Thursday, 24 March 2022
We are starting the 2022/23 production season from a unique position of weakness. Not only are milk deliveries running 4% below last year’s levels, but farmers are facing an extraordinary amount of pressure on cash flows. Prices for feed, fertiliser and fuel, the three largest cost categories for dairy farmers, have all rocketed in recent months, putting huge pressure on working capital and margins.
As we enter the peak production period, seasonality adjustments will reduce milk prices on many contracts. This will add even more pressure to bank balances and further discourage milk production over the spring months.
The current forecast is a best-case scenario for the year, as the risk of negative margins grows as reliance on purchased feeds increases as the season progresses. Unless milk prices keep pace with mounting expenses, yields will continue to fall off from already low levels.
With such volatility on so many fronts, we will continue to monitor the market and revisit these forecasts as events unfold.

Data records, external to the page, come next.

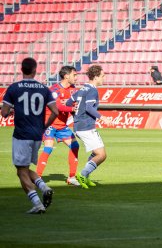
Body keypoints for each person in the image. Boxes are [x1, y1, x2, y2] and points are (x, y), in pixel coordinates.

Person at [1, 57, 59, 214]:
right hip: (37, 135)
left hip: (21, 135)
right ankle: (44, 187)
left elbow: (4, 112)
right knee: (25, 169)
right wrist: (44, 126)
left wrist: (12, 111)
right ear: (35, 70)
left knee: (20, 171)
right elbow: (55, 111)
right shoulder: (44, 89)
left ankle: (37, 204)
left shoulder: (14, 88)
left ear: (21, 69)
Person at [66, 65, 112, 189]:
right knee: (101, 155)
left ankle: (85, 176)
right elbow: (89, 108)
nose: (104, 78)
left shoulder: (82, 89)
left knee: (95, 152)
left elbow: (68, 103)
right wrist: (103, 118)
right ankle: (82, 174)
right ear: (96, 76)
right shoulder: (92, 90)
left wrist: (74, 113)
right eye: (102, 76)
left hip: (80, 126)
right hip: (86, 126)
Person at [36, 66, 80, 186]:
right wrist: (72, 108)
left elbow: (74, 104)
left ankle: (71, 177)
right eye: (74, 75)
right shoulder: (54, 89)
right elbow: (57, 107)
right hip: (49, 123)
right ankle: (37, 177)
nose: (76, 77)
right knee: (48, 147)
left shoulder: (73, 89)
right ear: (66, 76)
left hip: (62, 125)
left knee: (75, 146)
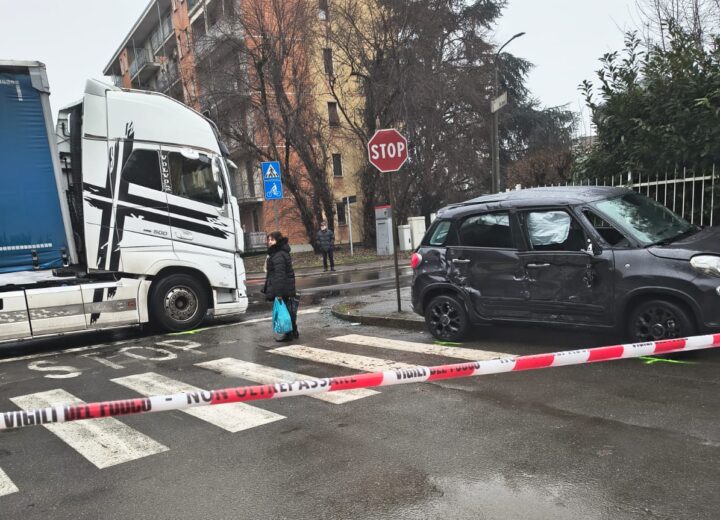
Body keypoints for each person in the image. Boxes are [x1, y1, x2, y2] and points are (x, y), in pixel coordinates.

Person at [263, 231, 299, 340]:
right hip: (285, 286)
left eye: (272, 240)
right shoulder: (277, 253)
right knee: (288, 310)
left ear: (277, 240)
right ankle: (294, 332)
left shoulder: (278, 254)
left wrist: (278, 293)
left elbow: (279, 275)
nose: (269, 242)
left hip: (283, 288)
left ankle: (289, 334)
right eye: (268, 240)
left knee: (286, 311)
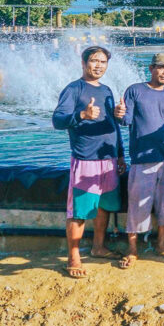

2022/23 production forecast
GB milk production is projected to total 12.25bn litres for the 2022/23 season, 0.8% below where we expect 2021/22 to finish. It is another uncertain year for farmers, with many moving parts that could impact production, but this forecast provides a baseline of what we could see based on long-term trends and recent circumstances.
The 2021/22 season is forecast to reach around 12.34bn litres, 1.6% below 2020/21. Although spring 2021 was reasonably strong, production fell quickly after the peak, and high input costs weighed on production in the latter half of the season. Cost pressures are likely to continue to impact production through the upcoming season, particularly come autumn and winter when reliance on bought-in feed is likely to be higher.
The forecast is based on two key variables – the size of the milking herd, and milk yields.
The milking herd has been in long-term decline, and this is expected to continue. Youngstock numbers have been rising since 2020, and these heifers will start to age into the milking herd this year. However, the consensus at the milk forecasting forum was that farmers won’t expand their herds in the upcoming year. As well as the pressures of high variable costs, costs of building new infrastructure are also running high. Overall, this is expected to result in a slight lift in the number of cows culled in the upcoming season – both to reduce the cost of keeping less productive cows, and to make room for incoming heifers without expanding.
We have also reduced our projections for expected yields. Prior to last year, yields had been improving at an average rate of 2.3% a year, helped by long-term improvements in genetics and best practice. However, yields have been down year-on-year since November. Given the uneasy balance between costs and milk prices, we have reduced our yield expectations for the upcoming season.
Overall, this puts production through the spring flush more in line with 2020 than 2021, and the back end of the season similar to last year, when yields were lower.
However, the war in Ukraine and sanctions against Russia are adding additional uncertainties to how the year will progress – on top of the usual wildcard that is the British weather and the impacts of policy change on farm payments.
Given this uncertainty, we will be looking at what could happen to production under different cost scenarios over the next few weeks, and continue to review our forecast on a regular basis.